--- START ---
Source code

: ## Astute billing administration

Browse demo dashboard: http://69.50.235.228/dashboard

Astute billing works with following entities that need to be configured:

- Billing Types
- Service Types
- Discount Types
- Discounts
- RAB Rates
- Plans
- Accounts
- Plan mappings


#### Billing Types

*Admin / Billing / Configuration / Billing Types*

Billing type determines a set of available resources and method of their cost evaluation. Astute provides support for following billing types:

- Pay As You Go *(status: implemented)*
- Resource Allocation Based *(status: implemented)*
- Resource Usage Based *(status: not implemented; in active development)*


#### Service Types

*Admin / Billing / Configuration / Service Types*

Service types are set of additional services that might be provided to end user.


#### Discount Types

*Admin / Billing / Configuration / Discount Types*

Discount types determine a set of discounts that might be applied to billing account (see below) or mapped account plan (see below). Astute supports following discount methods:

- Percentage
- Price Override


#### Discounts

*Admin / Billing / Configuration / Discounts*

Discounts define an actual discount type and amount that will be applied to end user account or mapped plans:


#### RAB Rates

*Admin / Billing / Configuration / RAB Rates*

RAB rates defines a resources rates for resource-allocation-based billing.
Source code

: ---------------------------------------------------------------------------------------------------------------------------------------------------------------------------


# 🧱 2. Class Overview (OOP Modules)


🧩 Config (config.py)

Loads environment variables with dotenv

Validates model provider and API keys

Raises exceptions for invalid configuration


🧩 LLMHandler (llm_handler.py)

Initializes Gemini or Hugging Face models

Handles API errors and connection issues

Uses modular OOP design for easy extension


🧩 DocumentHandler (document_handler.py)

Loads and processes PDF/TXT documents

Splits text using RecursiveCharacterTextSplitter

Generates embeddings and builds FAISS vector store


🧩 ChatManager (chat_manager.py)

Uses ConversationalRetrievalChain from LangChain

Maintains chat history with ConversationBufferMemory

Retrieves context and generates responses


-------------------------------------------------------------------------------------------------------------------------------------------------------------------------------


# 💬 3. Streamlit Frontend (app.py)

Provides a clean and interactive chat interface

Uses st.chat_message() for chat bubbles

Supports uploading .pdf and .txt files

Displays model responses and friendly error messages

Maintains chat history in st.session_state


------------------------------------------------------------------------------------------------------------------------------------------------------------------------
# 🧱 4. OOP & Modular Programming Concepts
--- END ---
**What the task requires**
Could you copy the lines of the material exactly, starting at the line that contains "Handles API errors and connection issues" and ending at the line that contains "Provides a clean", with both of those lines included?

**Completed exercise**
Handles API errors and connection issues

Uses modular OOP design for easy extension


🧩 DocumentHandler (document_handler.py)

Loads and processes PDF/TXT documents

Splits text using RecursiveCharacterTextSplitter

Generates embeddings and builds FAISS vector store


🧩 ChatManager (chat_manager.py)

Uses ConversationalRetrievalChain from LangChain

Maintains chat history with ConversationBufferMemory

Retrieves context and generates responses


-------------------------------------------------------------------------------------------------------------------------------------------------------------------------------


# 💬 3. Streamlit Frontend (app.py)

Provides a clean and interactive chat interface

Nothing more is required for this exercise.